TO DO >> Would you give again, exactly, the lines running from the line with "2026年07月21日_大田市民VS全北现代 韩K联录像_高清录像【全" to the end of the data below, both included?

RECORDS SHOWN >>
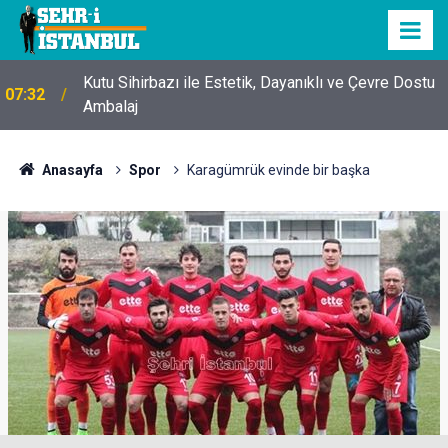
Kutu Sihirbazı ile Estetik, Dayanıklı ve Çevre Dostu
07:32
Ambalaj
Anasayfa
Spor
Karagümrük evinde bir başka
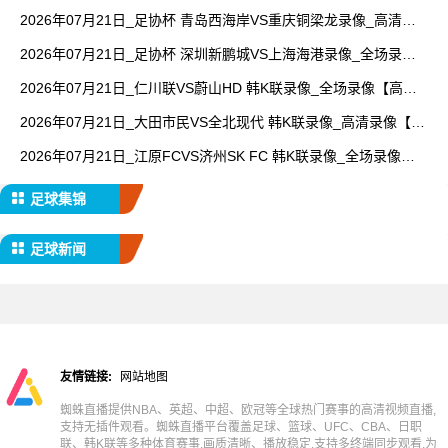
【全场回放】
2026年07月21日_足协杯 青岛西海岸VS重庆铜梁龙录像_高清录
像【全场回放】
2026年07月21日_足协杯 深圳新鹏城VS上海海港录像_全场录像
【高清回放】
2026年07月21日_仁川联VS蔚山HD 韩K联录像_全场录像【高清
回放】
2026年07月21日_大田市民VS全北现代 韩K联录像_高清录像【全
场回放】
2026年07月21日_江原FCVS济州SK FC 韩K联录像_全场录像
【全场回放】
足球集锦
足球新闻
友情链接:
网站地图
蜘蛛直播提供NBA、英超、中超、欧冠等全球热门赛事的高清视频直播,
支持无插件观看。蜘蛛直播平台覆盖足球、篮球、UFC、CBA、日职
联、韩K联等多种体育赛事,画质清晰、播放稳定,支持多终端同步观看,为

ANSWER BOX >>
2026年07月21日_大田市民VS全北现代 韩K联录像_高清录像【全
场回放】
2026年07月21日_江原FCVS济州SK FC 韩K联录像_全场录像
【全场回放】
足球集锦
足球新闻
友情链接:
网站地图
蜘蛛直播提供NBA、英超、中超、欧冠等全球热门赛事的高清视频直播,
支持无插件观看。蜘蛛直播平台覆盖足球、篮球、UFC、CBA、日职
联、韩K联等多种体育赛事,画质清晰、播放稳定,支持多终端同步观看,为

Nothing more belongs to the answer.